Changes in drilling environments have brought about the need for more robust equipment that can operate safely in demanding conditions. Recent ultra-deepwater drilling has encountered reservoirs that present high-pressure/high-temperature (HP/HT) environments in which temperatures reach as high as 400°F (204°C) and pressure can be as great as 20,000 psi (1,379 bar). These HP/HT reservoirs present significant challenges because the drilling and production equipment that is currently available is designed for lower pressures and temperatures, typically 15,000 psi (1,034 bar) and 200°F (93°C).
While improved capability is necessary to address the challenges, developing effective HP/HT equipment does not necessarily require the development of new technology. It is possible for current technology to evolve to cope with a more exacting operational environment.
The complexity of HP/HT designs is a direct result of the range of factors that impact operations. From a materials perspective, a comprehensive understanding of physical properties and robust analysis of the potential failure mechanisms active in HP/HT and subsea conditions is necessary for satisfactory equipment design validation and verification.
To operate in such a harsh environment, material selection includes evaluation of the temperature, chemistry, manufacturing procedures, the properties of the selected material and anticipated interactions, exposure to the environment (seawater, wellbore, drilling and completion fluids), general and localized corrosion, erosion, elastomers, the design life, in addition to creep that often occurs at high temperatures.
It is evident that there are challenges, but the potential for new designs is tremendous. New tools and equipment could open the opportunity to drill wells that today are not drillable.
For industry to move safely into this technology frontier, it is critical for all of the unproven technologies and applications to undergo a technology qualification process that fully evaluates the design efforts and assumptions.
To that end, industry is working to determine the best advanced analysis methods from the existing body of knowledge as well as codes and standards. These methods require detailed equipment design verification that can give assurance to regulatory officials and operators that the technology qualification process addresses all of the appropriate failure modes and that hazards associated with HP/HT operations are fully identified and mitigated by appropriate procedures.

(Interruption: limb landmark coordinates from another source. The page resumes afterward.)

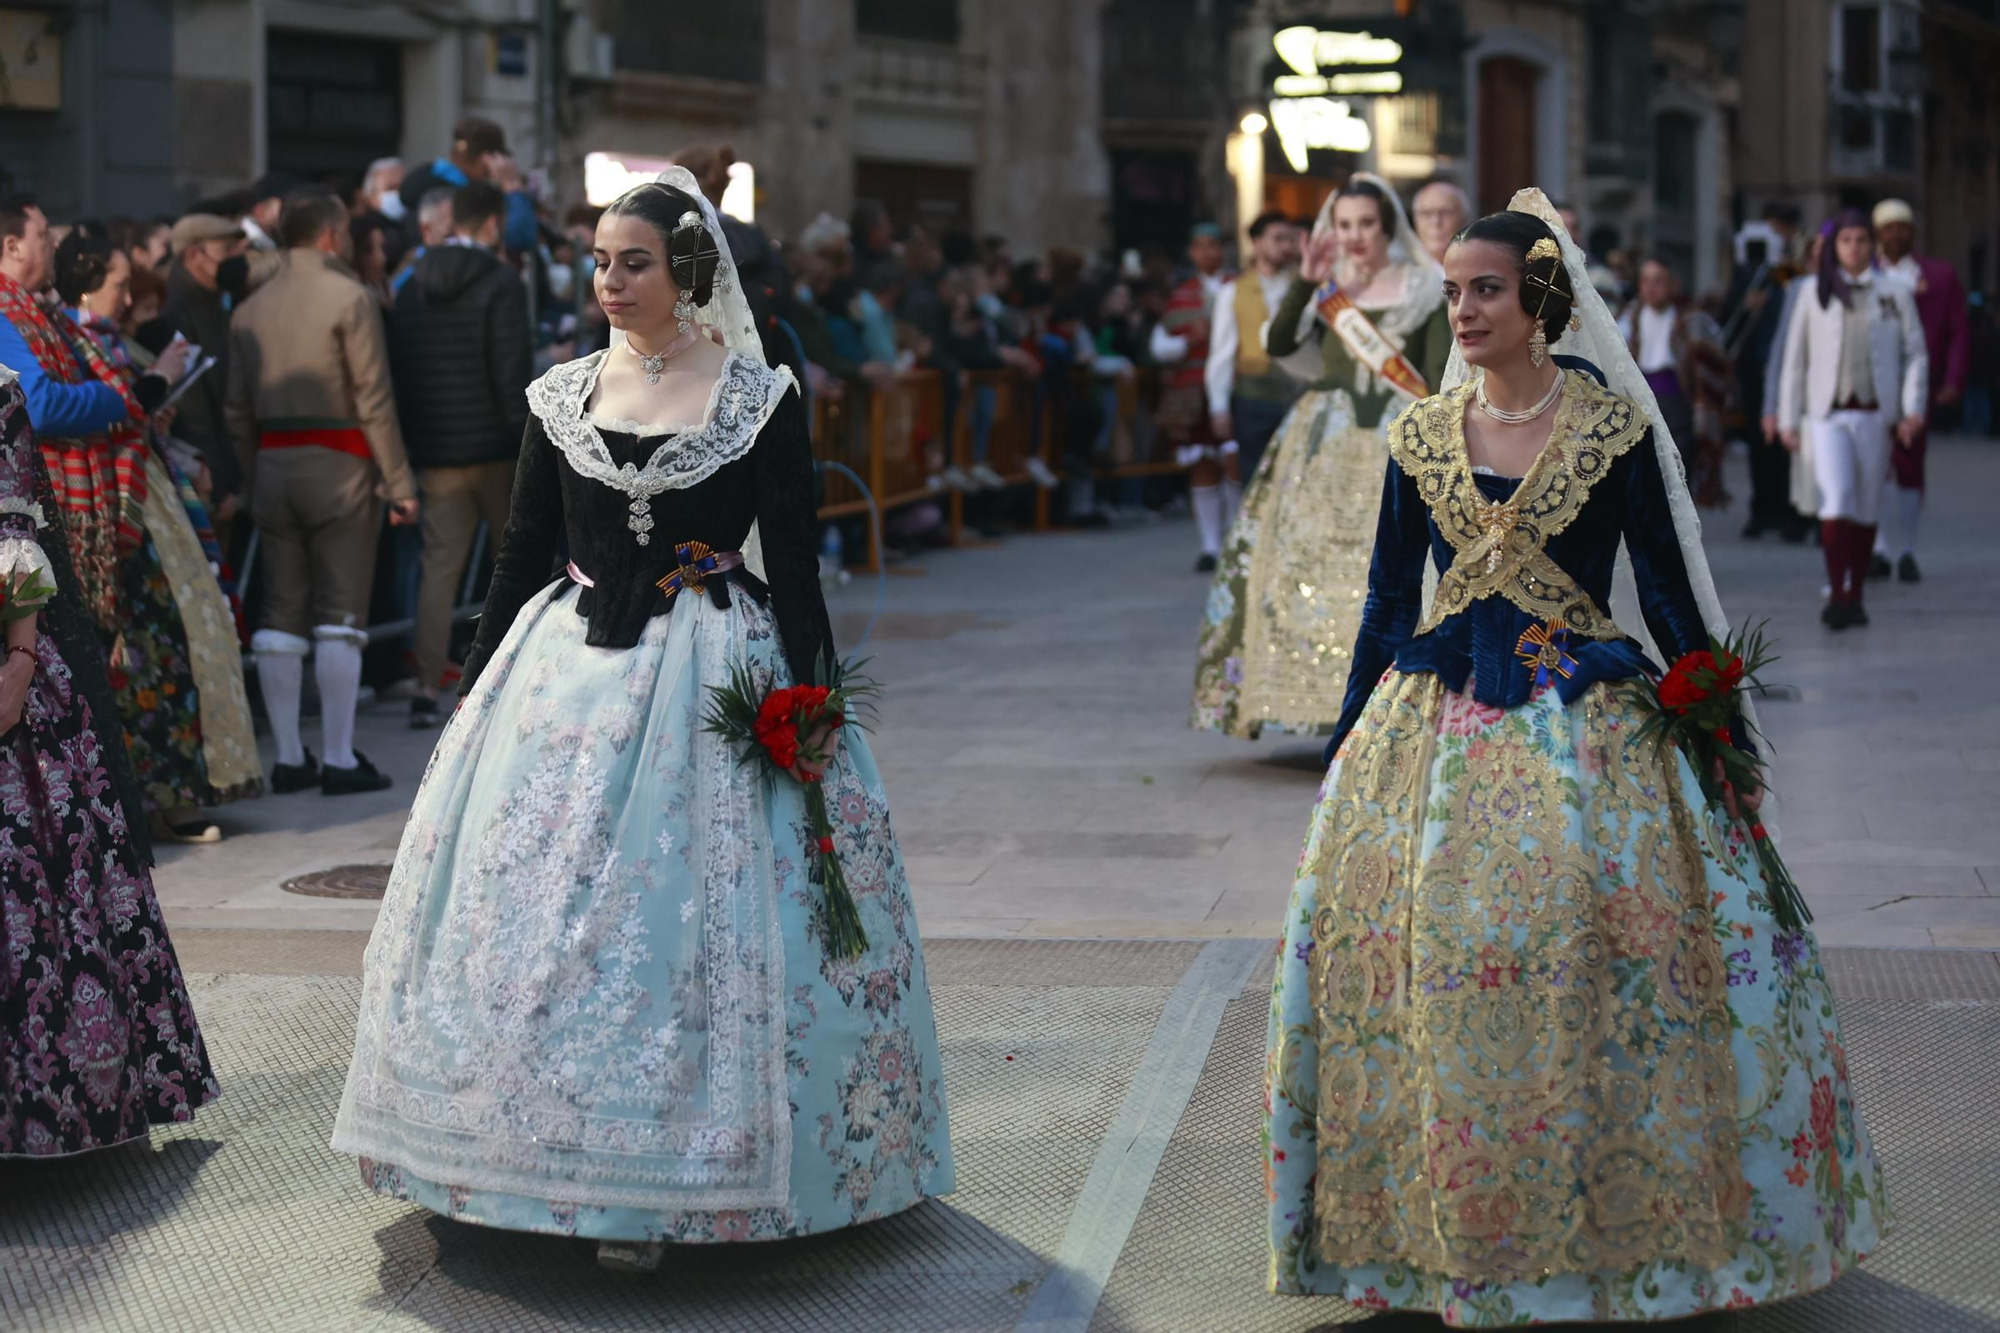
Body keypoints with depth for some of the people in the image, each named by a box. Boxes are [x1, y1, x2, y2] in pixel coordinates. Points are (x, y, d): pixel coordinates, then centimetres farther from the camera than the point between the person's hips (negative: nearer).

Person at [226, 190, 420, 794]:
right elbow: (374, 401, -11)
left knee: (281, 611, 8)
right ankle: (339, 760, -4)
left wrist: (255, 471, 13)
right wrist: (399, 483, -8)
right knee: (339, 614, -3)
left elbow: (238, 411, 9)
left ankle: (288, 758, 10)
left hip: (272, 467, 6)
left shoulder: (251, 309, 11)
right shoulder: (349, 297, -7)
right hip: (338, 466, -5)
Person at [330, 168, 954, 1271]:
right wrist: (473, 696, 10)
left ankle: (669, 1173, 5)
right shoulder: (562, 396, 8)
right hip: (566, 673, 4)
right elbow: (520, 558, 12)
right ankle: (561, 1156, 15)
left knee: (692, 919, -5)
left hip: (713, 678, -4)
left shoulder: (760, 399, -2)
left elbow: (794, 569, -3)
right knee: (540, 912, 3)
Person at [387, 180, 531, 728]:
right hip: (494, 449, -4)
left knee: (439, 566, 3)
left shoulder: (412, 290, 8)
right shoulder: (501, 284, -10)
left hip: (436, 451, 4)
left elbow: (398, 372, 10)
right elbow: (514, 373, -15)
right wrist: (527, 442, -10)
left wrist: (413, 443, 14)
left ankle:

The US Bureau of Safety and Environmental Enforcement (BSEE) now requires an independent third-party (I3P) verification process for HP/HT equipment.
In creating this requirement, BSEE has taken a lifecycle approach to safety that begins with a design review, followed by verification of mechanical integrity. The process includes initial assessment of the design review, prototype testing, and a list of requirements for service that includes documentation required by BSEE.
I3P work has to be done by qualified organizations or individuals with the necessary expertise and independence to provide appropriate guidance. As important as the verification is, the avoidance of any conflict of interest is equally critical for the effective execution of the verification process.
I3P in action
The I3P process involves two phases: verification and validation.
During the verification phase, the I3P conducts an independent assessment of the material selection, design analysis methods, and calculations in accordance with the plans generated by the equipment manufacturers and verifies that all reasonable, potential modes of failure have been identified.
During the validation phase, the I3P verifies that the design validation tests provided are carried out appropriately to evaluate equipment for the identified potential modes of failure. The tests must be witnessed to confirm that they were performed successfully and that they achieved the expected results. The I3P also verifies the equipment fabrication process, inspection, and quality control procedures to be used during manufacturing.
The mandated verification and validation provides critical guidance from I3P organizations. The industry is learning how to apply the advanced analysis methods used in the process for detailed equipment design verification. It is vital that the design analyses performed are accurate and complete and that they provide a high degree of confidence for each stakeholder.
One of the challenges in HP/HT operations is environmentally assisted cracking and fatigue cracks, which are dominant failures in HP/HT designs. Standards specific to HP/HT drilling equipment designs are still under development. Because of the lack of field data, designs are evaluated from first principles. Functional production, inspection, and quality standards also need to be developed.
ABS is working with original equipment manufacturers that are addressing these challenges as they develop new designs for HP/HT applications and is contributing to safety by verifying and validating that the designs follow the guidelines per all applicable API and ASME codes and standards.
One of the objectives is to establish a baseline for ongoing efforts in standardizing the certification process of HP/HT materials and manufacturing processes for global applications. The knowledge gained by the development projects will be instrumental for the classification society certifying materials for HP/HT equipment as certification requirements are developed with the goal of improving safety on deepwater drilling and production units and in preventing environmental incidents.
As a classification society, ABS continues to work with industry to safely move into new frontiers. Ongoing efforts are targeting continuing improvement of I3P services that cover every aspect of the BSEE requirements.